Imagine you have a huge photo album, and each photo has several details like people, locations, activities, attires, and dates. It would be overwhelming to look through every photo and find key moments. We can identify key features or common themes such as weddings, birth days, vacations that most photos share and group them according to the theme. Choose a few representative photos from each group that capture the essence of the theme, which will highlight the key moments and people. PCA works like this.

Most common use cases of PCA are:

Face Recognition: Identifying prominent features in facial images for recognition, typically used by the police to identify a criminal from the description by a witness.

Stock Market Analysis: PCA is used to analyse and reduce the dimensionality of financial data, to identify the most key factors affecting stock prices and make informed decisions.

Environmental Studies: Analysing environmental data such as air quality and water pollution to determine the main sources of pollution to develop strategy for environmental protection.

Seen-it-before or Selfies – which way to go?

Selfies are the best for exploratory tasks such as customer segmentation, anonymity detection and market basket analysis when you do not have labels.

Selfies focus on exploration and discovering insights from data without pre-defined labels, but not on accuracy that can be obtained from Seen-it-before algorithms.

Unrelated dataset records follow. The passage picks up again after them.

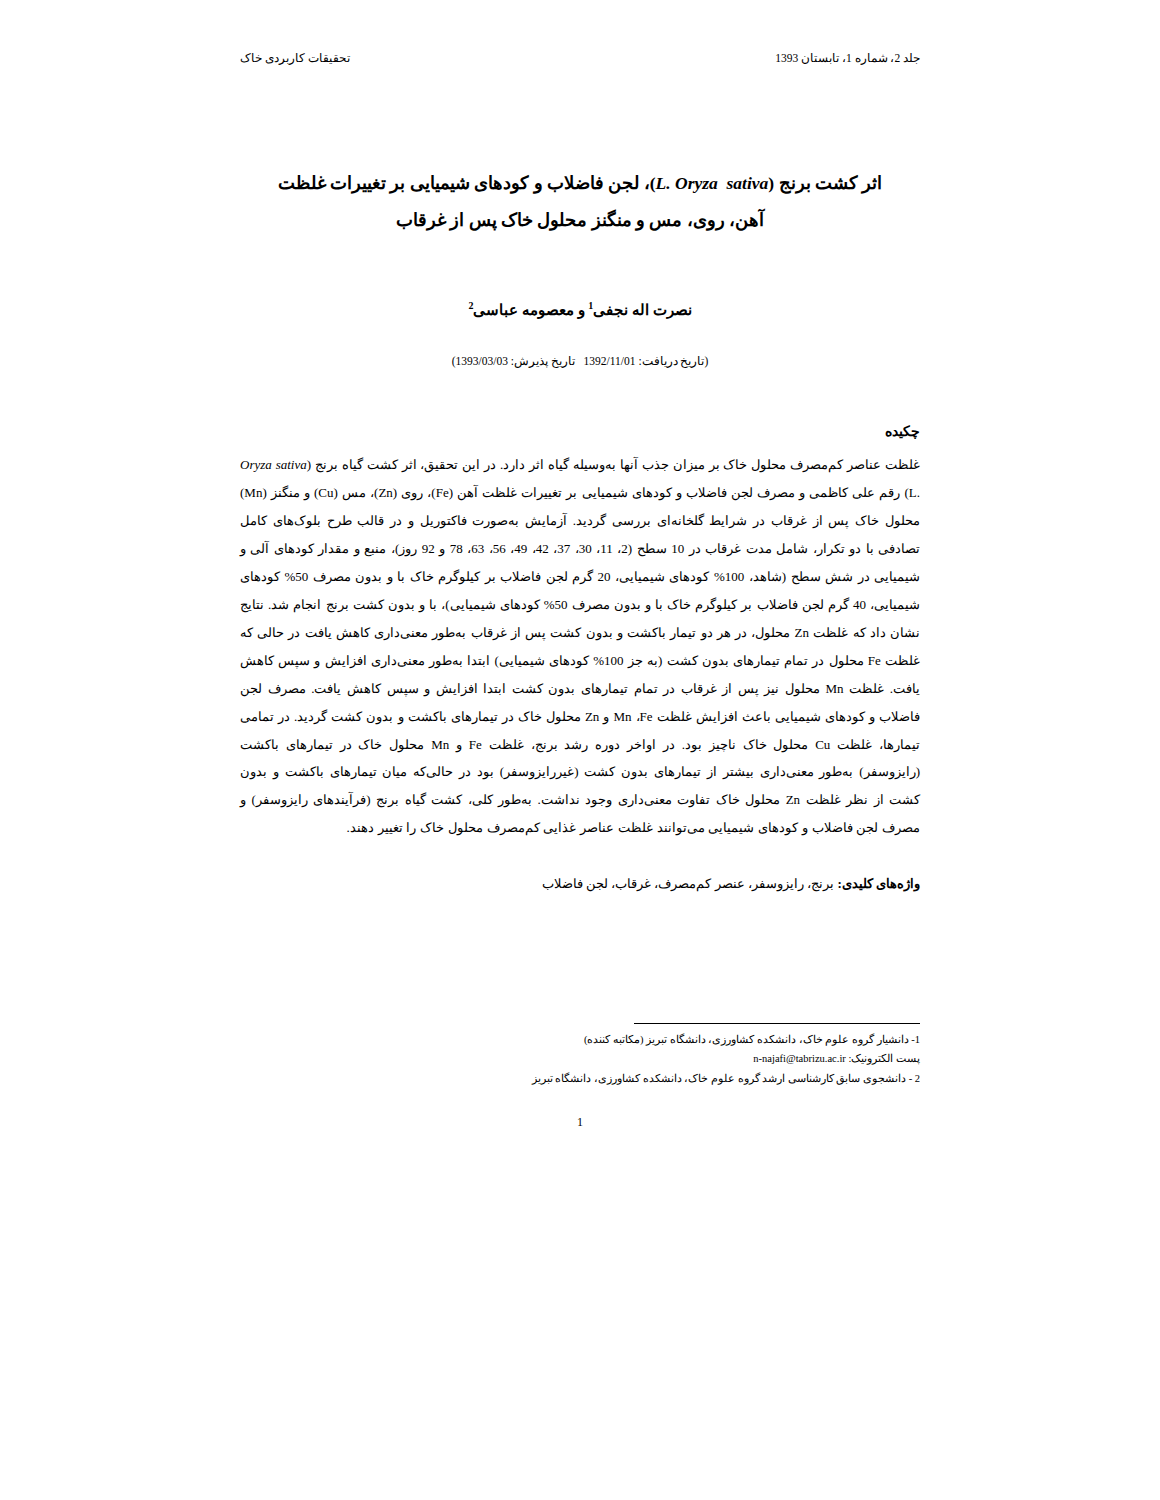جلد 2، شماره 1، تابستان 1393
تحقیقات کاربردی خاک
اثر کشت برنج (Oryza sativa L.)، لجن فاضلاب و کودهای شیمیایی بر تغییرات غلظت
آهن، روی، مس و منگنز محلول خاک پس از غرقاب
نصرت اله نجفی1 و معصومه عباسی2
(تاریخ دریافت: 1392/11/01 تاریخ پذیرش: 1393/03/03)
چکیده
غلظت عناصر کم‌مصرف محلول خاک بر میزان جذب آنها به‌وسیله گیاه اثر دارد. در این تحقیق، اثر کشت گیاه برنج (Oryza sativa L.) رقم علی کاظمی و مصرف لجن فاضلاب و کودهای شیمیایی بر تغییرات غلظت آهن (Fe)، روی (Zn)، مس (Cu) و منگنز (Mn) محلول خاک پس از غرقاب در شرایط گلخانه‌ای بررسی گردید. آزمایش به‌صورت فاکتوریل و در قالب طرح بلوک‌های کامل تصادفی با دو تکرار، شامل مدت غرقاب در 10 سطح (2، 11، 30، 37، 42، 49، 56، 63، 78 و 92 روز)، منبع و مقدار کودهای آلی و شیمیایی در شش سطح (شاهد، 100% کودهای شیمیایی، 20 گرم لجن فاضلاب بر کیلوگرم خاک با و بدون مصرف 50% کودهای شیمیایی، 40 گرم لجن فاضلاب بر کیلوگرم خاک با و بدون مصرف 50% کودهای شیمیایی)، با و بدون کشت برنج انجام شد. نتایج نشان داد که غلظت Zn محلول، در هر دو تیمار باکشت و بدون کشت پس از غرقاب به‌طور معنی‌داری کاهش یافت در حالی که غلظت Fe محلول در تمام تیمارهای بدون کشت (به جز 100% کودهای شیمیایی) ابتدا به‌طور معنی‌داری افزایش و سپس کاهش یافت. غلظت Mn محلول نیز پس از غرقاب در تمام تیمارهای بدون کشت ابتدا افزایش و سپس کاهش یافت. مصرف لجن فاضلاب و کودهای شیمیایی باعث افزایش غلظت Fe، Mn و Zn محلول خاک در تیمارهای باکشت و بدون کشت گردید. در تمامی تیمارها، غلظت Cu محلول خاک ناچیز بود. در اواخر دوره رشد برنج، غلظت Fe و Mn محلول خاک در تیمارهای باکشت (رایزوسفر) به‌طور معنی‌داری بیشتر از تیمارهای بدون کشت (غیررایزوسفر) بود در حالی‌که میان تیمارهای باکشت و بدون کشت از نظر غلظت Zn محلول خاک تفاوت معنی‌داری وجود نداشت. به‌طور کلی، کشت گیاه برنج (فرآیندهای رایزوسفر) و مصرف لجن فاضلاب و کودهای شیمیایی می‌توانند غلظت عناصر غذایی کم‌مصرف محلول خاک را تغییر دهند.
واژه‌های کلیدی: برنج، رایزوسفر، عنصر کم‌مصرف، غرقاب، لجن فاضلاب
1- دانشیار گروه علوم خاک، دانشکده کشاورزی، دانشگاه تبریز (مکاتبه کننده)
پست الکترونیک: n-najafi@tabrizu.ac.ir
2 - دانشجوی سابق کارشناسی ارشد گروه علوم خاک، دانشکده کشاورزی، دانشگاه تبریز
1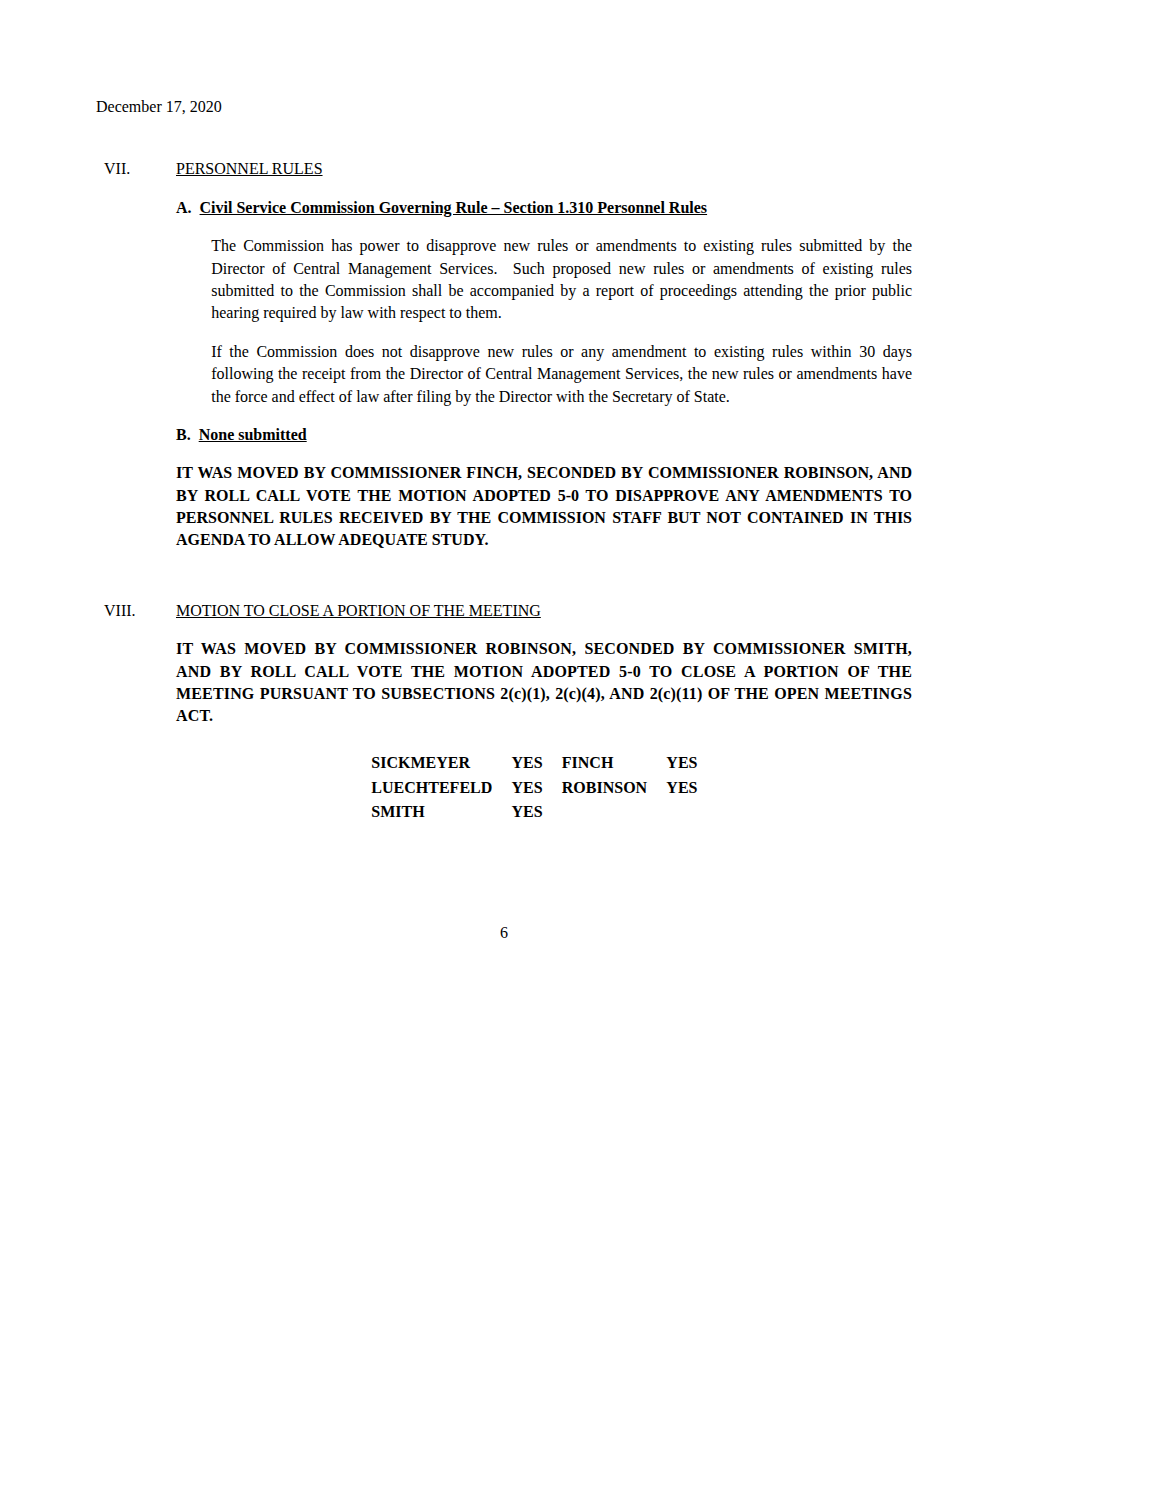December 17, 2020
VII. PERSONNEL RULES
A. Civil Service Commission Governing Rule – Section 1.310 Personnel Rules
The Commission has power to disapprove new rules or amendments to existing rules submitted by the Director of Central Management Services. Such proposed new rules or amendments of existing rules submitted to the Commission shall be accompanied by a report of proceedings attending the prior public hearing required by law with respect to them.
If the Commission does not disapprove new rules or any amendment to existing rules within 30 days following the receipt from the Director of Central Management Services, the new rules or amendments have the force and effect of law after filing by the Director with the Secretary of State.
B. None submitted
IT WAS MOVED BY COMMISSIONER FINCH, SECONDED BY COMMISSIONER ROBINSON, AND BY ROLL CALL VOTE THE MOTION ADOPTED 5-0 TO DISAPPROVE ANY AMENDMENTS TO PERSONNEL RULES RECEIVED BY THE COMMISSION STAFF BUT NOT CONTAINED IN THIS AGENDA TO ALLOW ADEQUATE STUDY.
VIII. MOTION TO CLOSE A PORTION OF THE MEETING
IT WAS MOVED BY COMMISSIONER ROBINSON, SECONDED BY COMMISSIONER SMITH, AND BY ROLL CALL VOTE THE MOTION ADOPTED 5-0 TO CLOSE A PORTION OF THE MEETING PURSUANT TO SUBSECTIONS 2(c)(1), 2(c)(4), AND 2(c)(11) OF THE OPEN MEETINGS ACT.
| SICKMEYER | YES | FINCH | YES |
| LUECHTEFELD | YES | ROBINSON | YES |
| SMITH | YES | | |
6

Selfie algorithms can be used to pre-train a model or extract features from data which then can be fed into Seen-it-before algorithms for building models with more accurate prediction.

There is also a cross between Seen-it-before algorithms and Selfies where a small amount of labelled data is combined with a large amount of unlabelled data to improve learning accuracy iteratively.

Ensemble method of using multiple models from both categories are used to arrive at the most accurate final model.